--- START OF Text block ---

I would be very interested to hear whether the Minister accepts the need for a rationalisation of the two Departments. I do not think there would be any insurmountable administrative problems, although in both the Department of Health and the Department of Social Welfare it might well be that some of the more cherished empires would have to fall. In the nature of things, if a recommendation is worthy of implementation, it should be implemented without further ado.
I would also recommend that there should be set up within this House a joint all-party committee of the Dáil and Seanad on social affairs. I should like to make the point, as a newly elected spokesman for the Labour Party, that it is quite impossible for a spokesman on social welfare to speak for several hours and deal effectively, and in a comprehensive manner, and in any reasonable depth, with the whole range of expenditure on social welfare totalling £154 million in a single contribution once a year, and then sit down and hope that the Department and the Government and the House will take note of his recommendations.
It is a typical piece of feudal parliamentary democracy that this should be the way in which our legislators should run their affairs. It is entirely logical that if the Social Welfare Bill arising out of the budget each year, and the Social Welfare Estimate presented annually to the House, and the various other legislative matters which arise inevitably during the year, are to be discussed in any reasonable depth, such a committee should be set up. Any recommendations made to the professional staffs of the Department of Social Welfare could be made at the committee and discussed. It is entirely proper that an Oireachtas committee on social welfare should be established.
How does a politician on the Opposition benches open up any kind of contact with the professional staffs of the Department? Public servants do not exist simply to service the political party in power. They are responsible to the State. They are responsible to the Oireachtas and responsible to the nation as a whole. It would be a very healthy development in democratic discussions if Deputies had an opportunity to sit down on an Oireachtas committee on social affairs and discuss with the professional staffs of the Department of Social Welfare and the Department of Health the various implications of the legislative matters coming before the House.
This House is creaking to a standstill as we approach the EEC. In 1973-75 we will be faced with the prospect of hundreds of regulations, hundreds of directives and massive volumes of reports being presented to the House for public discussion and public review. We will be involved in the ramifications of the European Social Fund. Employers and workers will participate in the EEC economic and social committee. Members of this House will discuss social security in the European Parliament. Therefore, it is imperative, if we are entering into this kind of national and international dialogue in relation to our social affairs, that the crude, inefficient and ineffective parliamentary structure which we have in this Dáil should be transformed into some sane sensible structure in which it would be open to the politicians to play a more constructive role.
I make that recommendation to the House fully confident that the Fianna Fáil Party will pay not the slightest attention to it, because the Fianna Fáil Party have a contempt for what happens in this House. Their only concern is with ministerial prerogative, with dishing out favours to individuals and, above all, with power. They are not concerned with a vibrant, dynamic democracy which would enable all public representatives to air fully their views and their attitudes in a more open, almost non-party, manner.
With regard to pensions, the numbers of workers retiring annually are increasing. There are some workers who retire earlier than 65. Unless we get to grips with the current level of pensions, both social insurance and occupational, we will find ourselves with a new stratum of poverty-stricken people between the ages of 60 and 70. The prospects of obtaining suitable alternative employment from 60 onwards are very remote indeed. As well as normal retirement there is also the problem of redundancy.

--- END OF Text block ---
--- START OF Data rows ---

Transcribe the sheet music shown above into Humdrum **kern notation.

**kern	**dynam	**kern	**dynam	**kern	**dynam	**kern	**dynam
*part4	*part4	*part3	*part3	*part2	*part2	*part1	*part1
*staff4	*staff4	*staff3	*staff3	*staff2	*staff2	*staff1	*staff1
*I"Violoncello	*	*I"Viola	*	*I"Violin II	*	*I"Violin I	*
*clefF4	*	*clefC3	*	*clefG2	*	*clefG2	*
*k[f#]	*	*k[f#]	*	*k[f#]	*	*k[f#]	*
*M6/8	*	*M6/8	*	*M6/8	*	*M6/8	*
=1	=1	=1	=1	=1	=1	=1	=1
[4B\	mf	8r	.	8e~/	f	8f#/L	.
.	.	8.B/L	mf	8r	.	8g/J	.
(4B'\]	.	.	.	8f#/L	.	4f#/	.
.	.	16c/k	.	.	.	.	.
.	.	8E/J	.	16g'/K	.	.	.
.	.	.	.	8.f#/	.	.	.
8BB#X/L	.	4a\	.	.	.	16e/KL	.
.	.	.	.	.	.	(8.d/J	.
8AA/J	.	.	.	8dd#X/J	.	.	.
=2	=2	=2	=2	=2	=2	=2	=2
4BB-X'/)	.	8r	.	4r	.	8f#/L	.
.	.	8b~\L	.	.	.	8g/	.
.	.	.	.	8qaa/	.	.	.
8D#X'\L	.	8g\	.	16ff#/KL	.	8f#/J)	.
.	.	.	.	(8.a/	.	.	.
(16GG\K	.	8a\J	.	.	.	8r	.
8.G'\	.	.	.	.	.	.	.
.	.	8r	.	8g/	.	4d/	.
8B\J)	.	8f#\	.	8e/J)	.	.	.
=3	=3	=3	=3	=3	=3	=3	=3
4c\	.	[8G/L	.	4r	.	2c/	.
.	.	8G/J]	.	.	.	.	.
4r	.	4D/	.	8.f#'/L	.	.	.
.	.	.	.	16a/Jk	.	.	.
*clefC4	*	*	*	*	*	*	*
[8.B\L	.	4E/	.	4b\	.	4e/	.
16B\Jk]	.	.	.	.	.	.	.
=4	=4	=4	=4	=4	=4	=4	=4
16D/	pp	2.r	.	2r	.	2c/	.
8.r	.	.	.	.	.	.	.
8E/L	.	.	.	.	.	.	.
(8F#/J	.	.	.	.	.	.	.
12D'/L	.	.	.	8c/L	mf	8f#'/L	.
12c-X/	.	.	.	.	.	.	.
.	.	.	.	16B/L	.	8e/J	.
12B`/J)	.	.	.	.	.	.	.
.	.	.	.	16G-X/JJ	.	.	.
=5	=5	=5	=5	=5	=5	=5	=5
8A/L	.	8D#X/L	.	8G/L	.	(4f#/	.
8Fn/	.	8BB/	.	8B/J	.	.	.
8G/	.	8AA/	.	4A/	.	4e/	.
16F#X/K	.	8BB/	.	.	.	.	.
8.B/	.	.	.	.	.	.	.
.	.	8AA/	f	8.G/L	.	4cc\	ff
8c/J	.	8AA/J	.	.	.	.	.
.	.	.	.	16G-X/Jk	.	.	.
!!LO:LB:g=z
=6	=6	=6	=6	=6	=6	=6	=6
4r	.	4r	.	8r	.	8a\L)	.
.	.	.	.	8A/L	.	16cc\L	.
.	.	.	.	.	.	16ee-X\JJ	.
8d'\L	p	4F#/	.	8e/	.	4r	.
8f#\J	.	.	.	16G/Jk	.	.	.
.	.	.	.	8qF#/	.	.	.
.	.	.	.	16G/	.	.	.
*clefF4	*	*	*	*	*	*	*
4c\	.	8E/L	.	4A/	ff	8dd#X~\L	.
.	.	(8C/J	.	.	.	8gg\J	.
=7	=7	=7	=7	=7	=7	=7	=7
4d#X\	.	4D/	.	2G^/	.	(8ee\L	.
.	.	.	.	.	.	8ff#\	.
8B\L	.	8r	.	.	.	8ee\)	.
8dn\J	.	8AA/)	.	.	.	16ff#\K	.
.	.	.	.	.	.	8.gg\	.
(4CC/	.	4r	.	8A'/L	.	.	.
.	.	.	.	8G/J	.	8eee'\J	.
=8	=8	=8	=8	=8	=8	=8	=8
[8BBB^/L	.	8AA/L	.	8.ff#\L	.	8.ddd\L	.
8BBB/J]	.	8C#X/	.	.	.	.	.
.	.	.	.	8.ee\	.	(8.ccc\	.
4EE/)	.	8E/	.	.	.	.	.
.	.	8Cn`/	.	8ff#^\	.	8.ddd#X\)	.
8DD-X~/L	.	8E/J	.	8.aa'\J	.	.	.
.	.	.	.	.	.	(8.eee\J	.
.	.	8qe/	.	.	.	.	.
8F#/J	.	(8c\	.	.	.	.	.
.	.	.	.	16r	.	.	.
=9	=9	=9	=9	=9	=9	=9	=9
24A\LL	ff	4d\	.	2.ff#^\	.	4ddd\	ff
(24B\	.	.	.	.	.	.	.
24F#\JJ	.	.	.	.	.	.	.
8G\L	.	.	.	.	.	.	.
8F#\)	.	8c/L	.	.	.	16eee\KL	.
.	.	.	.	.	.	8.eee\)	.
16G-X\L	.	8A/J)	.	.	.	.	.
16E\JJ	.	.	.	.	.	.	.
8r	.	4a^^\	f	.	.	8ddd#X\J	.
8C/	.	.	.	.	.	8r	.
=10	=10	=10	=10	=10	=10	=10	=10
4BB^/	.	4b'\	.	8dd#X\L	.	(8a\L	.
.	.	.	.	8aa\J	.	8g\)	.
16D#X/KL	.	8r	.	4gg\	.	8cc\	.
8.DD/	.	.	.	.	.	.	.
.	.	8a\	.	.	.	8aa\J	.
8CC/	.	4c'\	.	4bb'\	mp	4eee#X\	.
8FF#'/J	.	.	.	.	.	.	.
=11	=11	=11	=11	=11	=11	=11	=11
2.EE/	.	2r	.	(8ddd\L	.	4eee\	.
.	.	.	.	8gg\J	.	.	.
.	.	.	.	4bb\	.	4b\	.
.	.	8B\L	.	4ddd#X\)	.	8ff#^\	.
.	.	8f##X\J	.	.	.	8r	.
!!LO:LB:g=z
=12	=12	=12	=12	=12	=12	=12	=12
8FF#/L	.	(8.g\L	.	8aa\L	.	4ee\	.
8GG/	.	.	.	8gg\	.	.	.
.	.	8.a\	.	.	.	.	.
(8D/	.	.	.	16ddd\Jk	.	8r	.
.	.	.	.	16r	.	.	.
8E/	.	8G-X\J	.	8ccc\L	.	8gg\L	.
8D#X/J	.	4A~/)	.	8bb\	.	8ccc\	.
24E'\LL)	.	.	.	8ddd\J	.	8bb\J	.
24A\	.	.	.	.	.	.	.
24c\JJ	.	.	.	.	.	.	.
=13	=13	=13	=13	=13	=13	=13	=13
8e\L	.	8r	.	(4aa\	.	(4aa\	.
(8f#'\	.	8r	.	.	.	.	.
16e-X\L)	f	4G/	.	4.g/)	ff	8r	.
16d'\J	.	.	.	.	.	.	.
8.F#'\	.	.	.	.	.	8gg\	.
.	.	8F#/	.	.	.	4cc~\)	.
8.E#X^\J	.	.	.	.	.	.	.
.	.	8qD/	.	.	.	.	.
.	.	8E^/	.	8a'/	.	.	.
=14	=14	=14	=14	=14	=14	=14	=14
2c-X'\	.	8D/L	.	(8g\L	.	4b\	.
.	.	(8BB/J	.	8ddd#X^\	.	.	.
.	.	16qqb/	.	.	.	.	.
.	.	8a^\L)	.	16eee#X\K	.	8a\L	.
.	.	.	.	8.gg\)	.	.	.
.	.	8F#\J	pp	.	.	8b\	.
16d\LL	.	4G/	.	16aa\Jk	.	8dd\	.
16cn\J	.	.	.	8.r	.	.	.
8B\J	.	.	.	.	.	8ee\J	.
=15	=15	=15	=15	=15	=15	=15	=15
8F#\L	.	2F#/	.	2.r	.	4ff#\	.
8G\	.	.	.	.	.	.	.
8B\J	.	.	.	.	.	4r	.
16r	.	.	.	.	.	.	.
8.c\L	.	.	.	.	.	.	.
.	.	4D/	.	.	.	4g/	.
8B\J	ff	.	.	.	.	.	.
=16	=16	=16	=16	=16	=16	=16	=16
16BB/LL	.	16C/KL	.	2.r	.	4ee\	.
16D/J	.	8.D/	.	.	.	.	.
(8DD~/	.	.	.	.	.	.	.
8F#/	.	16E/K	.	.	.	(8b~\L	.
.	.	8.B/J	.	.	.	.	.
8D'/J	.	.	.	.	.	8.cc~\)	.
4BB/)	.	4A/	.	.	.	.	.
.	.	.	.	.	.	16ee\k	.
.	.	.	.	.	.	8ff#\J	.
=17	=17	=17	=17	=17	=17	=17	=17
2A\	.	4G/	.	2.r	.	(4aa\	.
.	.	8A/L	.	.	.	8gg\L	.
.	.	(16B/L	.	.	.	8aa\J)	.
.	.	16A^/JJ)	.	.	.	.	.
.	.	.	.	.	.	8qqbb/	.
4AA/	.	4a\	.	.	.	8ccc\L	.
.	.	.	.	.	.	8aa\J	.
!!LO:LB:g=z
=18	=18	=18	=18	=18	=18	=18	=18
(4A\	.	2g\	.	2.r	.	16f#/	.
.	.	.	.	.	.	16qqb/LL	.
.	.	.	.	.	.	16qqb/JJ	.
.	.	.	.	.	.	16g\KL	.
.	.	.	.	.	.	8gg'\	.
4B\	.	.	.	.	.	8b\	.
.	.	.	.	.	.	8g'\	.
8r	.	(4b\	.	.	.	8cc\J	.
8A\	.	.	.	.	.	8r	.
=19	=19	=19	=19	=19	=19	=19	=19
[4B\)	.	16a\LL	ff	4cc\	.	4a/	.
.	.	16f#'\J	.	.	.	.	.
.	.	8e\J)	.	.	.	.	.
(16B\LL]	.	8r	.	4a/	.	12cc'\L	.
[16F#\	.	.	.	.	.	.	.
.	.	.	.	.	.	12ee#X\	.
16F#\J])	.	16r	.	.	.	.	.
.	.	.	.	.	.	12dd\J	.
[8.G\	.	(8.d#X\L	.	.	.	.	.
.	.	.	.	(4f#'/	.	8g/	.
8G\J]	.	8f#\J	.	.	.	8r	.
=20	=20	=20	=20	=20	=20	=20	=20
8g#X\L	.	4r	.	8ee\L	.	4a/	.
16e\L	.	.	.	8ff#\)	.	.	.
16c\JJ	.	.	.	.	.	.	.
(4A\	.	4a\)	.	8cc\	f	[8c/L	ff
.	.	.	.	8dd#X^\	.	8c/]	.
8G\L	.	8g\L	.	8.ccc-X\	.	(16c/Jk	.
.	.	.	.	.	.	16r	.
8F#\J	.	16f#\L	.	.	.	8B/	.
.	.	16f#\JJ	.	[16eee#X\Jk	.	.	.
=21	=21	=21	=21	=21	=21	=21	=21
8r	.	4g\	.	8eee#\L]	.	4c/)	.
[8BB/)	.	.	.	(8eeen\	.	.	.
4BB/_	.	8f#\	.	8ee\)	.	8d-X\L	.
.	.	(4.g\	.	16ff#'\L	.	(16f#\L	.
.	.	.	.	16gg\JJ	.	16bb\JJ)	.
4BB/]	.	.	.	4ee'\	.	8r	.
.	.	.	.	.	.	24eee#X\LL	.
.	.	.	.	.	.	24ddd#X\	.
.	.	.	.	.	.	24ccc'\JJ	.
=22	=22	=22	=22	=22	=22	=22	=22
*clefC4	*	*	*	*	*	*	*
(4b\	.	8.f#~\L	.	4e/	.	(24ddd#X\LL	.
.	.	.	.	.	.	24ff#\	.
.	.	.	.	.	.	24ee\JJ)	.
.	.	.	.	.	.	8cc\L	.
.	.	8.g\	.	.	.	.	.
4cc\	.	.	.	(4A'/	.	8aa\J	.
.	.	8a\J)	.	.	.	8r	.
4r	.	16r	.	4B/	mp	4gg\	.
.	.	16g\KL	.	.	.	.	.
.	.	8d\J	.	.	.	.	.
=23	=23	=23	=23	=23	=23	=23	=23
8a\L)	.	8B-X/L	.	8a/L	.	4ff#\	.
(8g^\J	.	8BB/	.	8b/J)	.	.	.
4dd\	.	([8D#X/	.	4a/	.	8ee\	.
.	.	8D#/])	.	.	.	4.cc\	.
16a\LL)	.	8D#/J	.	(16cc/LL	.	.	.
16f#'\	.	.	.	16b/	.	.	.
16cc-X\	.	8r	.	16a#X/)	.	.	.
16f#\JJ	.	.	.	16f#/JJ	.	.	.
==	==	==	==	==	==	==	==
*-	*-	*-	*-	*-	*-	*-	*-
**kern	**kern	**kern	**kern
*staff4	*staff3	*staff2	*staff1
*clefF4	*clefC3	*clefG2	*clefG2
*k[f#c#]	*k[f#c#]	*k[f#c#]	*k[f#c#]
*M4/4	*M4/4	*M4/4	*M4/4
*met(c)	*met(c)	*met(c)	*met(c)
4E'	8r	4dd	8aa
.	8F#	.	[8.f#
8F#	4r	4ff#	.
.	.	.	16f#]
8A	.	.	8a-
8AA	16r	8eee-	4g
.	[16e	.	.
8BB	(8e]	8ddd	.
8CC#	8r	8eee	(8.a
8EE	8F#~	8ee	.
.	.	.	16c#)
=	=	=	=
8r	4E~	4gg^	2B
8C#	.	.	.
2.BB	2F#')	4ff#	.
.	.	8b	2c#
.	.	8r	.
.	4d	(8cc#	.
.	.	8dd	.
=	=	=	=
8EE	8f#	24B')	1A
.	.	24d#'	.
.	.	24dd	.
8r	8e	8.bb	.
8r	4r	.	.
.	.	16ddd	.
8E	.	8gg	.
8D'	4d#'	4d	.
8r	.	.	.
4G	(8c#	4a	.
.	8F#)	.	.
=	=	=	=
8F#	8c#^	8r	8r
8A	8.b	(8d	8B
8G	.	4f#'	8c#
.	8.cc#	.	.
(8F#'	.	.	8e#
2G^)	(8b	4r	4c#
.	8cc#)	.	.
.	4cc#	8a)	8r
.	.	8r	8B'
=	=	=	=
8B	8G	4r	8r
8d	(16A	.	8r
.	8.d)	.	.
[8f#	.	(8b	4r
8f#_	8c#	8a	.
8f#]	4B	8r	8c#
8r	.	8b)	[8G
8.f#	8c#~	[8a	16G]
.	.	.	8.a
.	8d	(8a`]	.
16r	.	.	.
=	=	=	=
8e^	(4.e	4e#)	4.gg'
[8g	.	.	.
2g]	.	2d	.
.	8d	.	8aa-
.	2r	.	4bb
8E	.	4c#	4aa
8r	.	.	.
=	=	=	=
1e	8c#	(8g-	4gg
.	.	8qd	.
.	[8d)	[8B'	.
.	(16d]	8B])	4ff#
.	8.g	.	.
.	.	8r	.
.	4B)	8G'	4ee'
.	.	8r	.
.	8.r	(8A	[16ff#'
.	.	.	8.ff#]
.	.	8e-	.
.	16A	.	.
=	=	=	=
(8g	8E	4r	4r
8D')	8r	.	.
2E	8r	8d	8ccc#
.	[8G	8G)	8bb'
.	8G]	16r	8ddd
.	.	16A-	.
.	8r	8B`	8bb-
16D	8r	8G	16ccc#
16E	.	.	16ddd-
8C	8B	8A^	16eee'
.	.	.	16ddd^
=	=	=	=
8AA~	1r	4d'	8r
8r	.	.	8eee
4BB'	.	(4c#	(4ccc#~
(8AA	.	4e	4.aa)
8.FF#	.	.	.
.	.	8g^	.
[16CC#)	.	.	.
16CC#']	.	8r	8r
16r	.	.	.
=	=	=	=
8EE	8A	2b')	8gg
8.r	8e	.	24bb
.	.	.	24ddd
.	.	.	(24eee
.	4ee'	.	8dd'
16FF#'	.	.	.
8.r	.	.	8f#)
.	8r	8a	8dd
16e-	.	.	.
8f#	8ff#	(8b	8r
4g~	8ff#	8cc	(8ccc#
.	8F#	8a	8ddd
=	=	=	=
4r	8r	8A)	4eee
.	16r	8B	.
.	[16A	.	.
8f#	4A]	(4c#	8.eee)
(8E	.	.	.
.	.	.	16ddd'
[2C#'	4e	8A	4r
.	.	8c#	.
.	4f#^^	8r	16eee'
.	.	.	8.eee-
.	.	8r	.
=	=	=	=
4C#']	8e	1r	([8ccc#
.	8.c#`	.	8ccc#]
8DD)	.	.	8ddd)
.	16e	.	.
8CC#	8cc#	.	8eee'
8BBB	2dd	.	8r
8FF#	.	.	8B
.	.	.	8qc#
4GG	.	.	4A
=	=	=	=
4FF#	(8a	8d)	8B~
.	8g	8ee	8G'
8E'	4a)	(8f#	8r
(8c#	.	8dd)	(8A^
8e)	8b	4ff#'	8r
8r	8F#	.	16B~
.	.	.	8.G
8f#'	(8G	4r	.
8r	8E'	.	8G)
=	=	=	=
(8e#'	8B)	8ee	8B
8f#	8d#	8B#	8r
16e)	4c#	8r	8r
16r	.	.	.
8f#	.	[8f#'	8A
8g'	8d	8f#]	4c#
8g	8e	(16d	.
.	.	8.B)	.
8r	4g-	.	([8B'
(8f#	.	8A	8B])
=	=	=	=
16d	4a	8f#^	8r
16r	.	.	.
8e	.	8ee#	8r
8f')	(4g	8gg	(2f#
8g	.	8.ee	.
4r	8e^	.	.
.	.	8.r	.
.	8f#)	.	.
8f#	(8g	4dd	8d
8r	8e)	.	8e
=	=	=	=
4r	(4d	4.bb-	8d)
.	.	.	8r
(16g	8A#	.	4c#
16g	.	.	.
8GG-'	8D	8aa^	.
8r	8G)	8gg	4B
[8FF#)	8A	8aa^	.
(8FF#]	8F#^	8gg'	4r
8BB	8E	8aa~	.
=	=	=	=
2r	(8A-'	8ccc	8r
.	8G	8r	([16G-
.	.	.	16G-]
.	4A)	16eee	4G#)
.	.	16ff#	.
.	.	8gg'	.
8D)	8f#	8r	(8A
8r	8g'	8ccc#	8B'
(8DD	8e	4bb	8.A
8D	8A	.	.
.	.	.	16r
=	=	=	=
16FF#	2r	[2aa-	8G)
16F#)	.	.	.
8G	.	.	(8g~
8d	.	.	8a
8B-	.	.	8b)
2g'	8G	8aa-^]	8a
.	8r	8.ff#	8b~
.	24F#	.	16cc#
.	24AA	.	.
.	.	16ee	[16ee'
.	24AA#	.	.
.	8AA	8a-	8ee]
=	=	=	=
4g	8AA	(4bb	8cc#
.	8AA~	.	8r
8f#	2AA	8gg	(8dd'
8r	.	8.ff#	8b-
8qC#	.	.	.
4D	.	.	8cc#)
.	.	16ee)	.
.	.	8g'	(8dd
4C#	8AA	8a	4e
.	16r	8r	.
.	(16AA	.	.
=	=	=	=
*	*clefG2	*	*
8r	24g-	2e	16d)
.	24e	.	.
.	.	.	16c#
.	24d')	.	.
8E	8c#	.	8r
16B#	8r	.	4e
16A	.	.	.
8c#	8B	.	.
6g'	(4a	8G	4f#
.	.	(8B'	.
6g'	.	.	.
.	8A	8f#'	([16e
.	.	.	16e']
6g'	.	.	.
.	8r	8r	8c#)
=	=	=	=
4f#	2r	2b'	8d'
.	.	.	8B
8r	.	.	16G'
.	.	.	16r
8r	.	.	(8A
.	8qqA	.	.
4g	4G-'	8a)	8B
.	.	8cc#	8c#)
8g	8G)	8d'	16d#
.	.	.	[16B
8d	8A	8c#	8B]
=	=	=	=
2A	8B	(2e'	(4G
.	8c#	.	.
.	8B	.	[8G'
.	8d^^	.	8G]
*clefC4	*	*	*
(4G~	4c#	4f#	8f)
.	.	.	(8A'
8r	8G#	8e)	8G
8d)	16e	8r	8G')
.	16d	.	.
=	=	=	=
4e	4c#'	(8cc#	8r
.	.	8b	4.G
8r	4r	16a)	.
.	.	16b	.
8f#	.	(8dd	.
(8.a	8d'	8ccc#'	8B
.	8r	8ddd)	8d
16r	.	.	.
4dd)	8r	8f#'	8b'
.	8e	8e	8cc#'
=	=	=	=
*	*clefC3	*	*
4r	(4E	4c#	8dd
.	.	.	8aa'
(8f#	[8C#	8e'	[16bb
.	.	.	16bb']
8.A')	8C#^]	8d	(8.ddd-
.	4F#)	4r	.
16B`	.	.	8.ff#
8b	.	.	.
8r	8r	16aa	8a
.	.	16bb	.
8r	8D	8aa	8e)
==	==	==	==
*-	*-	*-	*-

--- END OF Data rows ---

§ Exercise set:
- A) What total expenditure on social welfare does the speech on social welfare mention?
- B) Say whether each of these statements agrees with the speech on social welfare, answering yes or no and quoting the deciding words: (i) The speaker is a newly elected spokesman for the Labour Party. (ii) The speaker expects the Fianna Fáil Party to act on the committee recommendation. (iii) The speech describes the prospects of finding suitable alternative employment from age 60 onward as good.
- C) Reproduce the passage of the speech on social welfare that begins at the words "It is a typical" and ends after the words "should be established.".

§ Solution set:
- A) £154 million.

- B)
(i) Yes: "as a newly elected spokesman for the Labour Party"
(ii) No: "fully confident that the Fianna Fáil Party will pay not the slightest attention to it"
(iii) No: "The prospects of obtaining suitable alternative employment from 60 onwards are very remote indeed."

- C)
It is a typical piece of feudal parliamentary democracy that this should be the way in which our legislators should run their affairs. It is entirely logical that if the Social Welfare Bill arising out of the budget each year, and the Social Welfare Estimate presented annually to the House, and the various other legislative matters which arise inevitably during the year, are to be discussed in any reasonable depth, such a committee should be set up. Any recommendations made to the professional staffs of the Department of Social Welfare could be made at the committee and discussed. It is entirely proper that an Oireachtas committee on social welfare should be established.